While the anticipated increase will cost the average residential customer 37 cents a month, large manufacturers in the community will be facing additional costs in excess of $500 a month.

For example, Wyman-Gordan, manufacturer of stainless-steel aerospace parts, has an electric bill of about $50,000 a month, said Jim Nicosia, human resources manager. The 1/2 percent increase will cost the company an extra $3,000 a year.

“I cannot increase costs and taxes,” Nicosia said. “My ability to increase costs is exactly the opposite. Buyers are demanding and getting reductions in costs. Sales are the same, but what I can charge is diminishing. It doesn’t take a lot of imagination to see what happens.”

Supervisors approved 4-1 the increase as part of a renegotiation to Sierra Pacific’s franchise agreement. However, they switched the 2.5 percent franchise fee to a business license fee, which will allow the city to raise the fee 1 percent a year up to 5 percent.

Previously, the city had to wait for previously agreed upon negotiation periods with Sierra Pacific to raise the fee.

The fee is expected to generate an extra $250,000 per year for the city.

Mayor Ray Masayko voted against the fee increase.

City supervisors in March balanced their $45 million budget on $410,000 of anticipated hikes to electric, gas and water and sewer rates.
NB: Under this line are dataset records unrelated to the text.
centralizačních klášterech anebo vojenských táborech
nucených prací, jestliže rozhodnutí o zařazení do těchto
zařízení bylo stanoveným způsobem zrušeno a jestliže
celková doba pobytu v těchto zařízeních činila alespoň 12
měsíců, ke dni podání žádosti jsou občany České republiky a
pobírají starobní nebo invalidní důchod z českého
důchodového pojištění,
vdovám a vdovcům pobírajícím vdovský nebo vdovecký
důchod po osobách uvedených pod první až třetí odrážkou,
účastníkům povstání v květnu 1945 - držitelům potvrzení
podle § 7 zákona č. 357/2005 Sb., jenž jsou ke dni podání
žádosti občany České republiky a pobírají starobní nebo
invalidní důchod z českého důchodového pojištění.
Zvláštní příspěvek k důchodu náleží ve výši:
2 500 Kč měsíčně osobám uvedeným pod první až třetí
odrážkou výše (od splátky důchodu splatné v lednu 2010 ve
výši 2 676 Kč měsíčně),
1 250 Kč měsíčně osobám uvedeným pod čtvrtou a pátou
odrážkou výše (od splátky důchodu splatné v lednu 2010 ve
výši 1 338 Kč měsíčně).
Masayko says city leaders didn’t try hard enough to cut internal costs before raising utility fees.

Larry Osborne, chief executive officer of the Carson City Area Chamber of Commerce, argued against utility-fee increases in a time when “the economy isn’t robust and booming.”
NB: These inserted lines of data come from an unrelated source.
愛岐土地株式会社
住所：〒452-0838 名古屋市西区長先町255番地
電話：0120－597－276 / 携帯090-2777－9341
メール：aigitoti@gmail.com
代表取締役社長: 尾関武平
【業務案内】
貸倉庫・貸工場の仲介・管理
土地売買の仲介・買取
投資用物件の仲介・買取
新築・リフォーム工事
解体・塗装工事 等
“We’re not opening more businesses,” he said. “We also know there are businesses closing. It ain’t going to get any better.”

He urged city leaders to “tighten the belt” before continuing to look at increased fees and taxes.

In August, supervisors approved a 1 percent toll fee for water and sewer that will raise around $90,000 for the city’s general fund.

Other fee increases supervisors may consider include:

— a 1/2 percent increase in franchise fees for gas bills. In April, a Southwest Gas spokesmen said the direct, pass through tax would cost about 39 cents a month extra on each residential bill.

— a $3.43 a month fee to fund a $20 million storm drainage system. The charge will be higher — in some cases thousands of dollars higher — for commercial businesses with lots of buildings and asphalt in their parking lots.

— the city’s first sewer and water rate study in 12 years, which could lead to Carson’s first sewer-water rate hike in seven years. A committee is expected to have report on what the rate hike will cost in November.

Meanwhile, City Manager John Berkich ordered community development officials to hold off for 60 to 90 days before preparing for a potential increase of planning fees.

A review of Carson City’s planning fees shows the community development department only recoups $37,000 of the $865,000 it costs the department to process everything from special use permits to subdivision maps. A study of fee-related services shows Carson City taxpayer dollars subsidize a variety of development permits between 95 percent and 100 percent.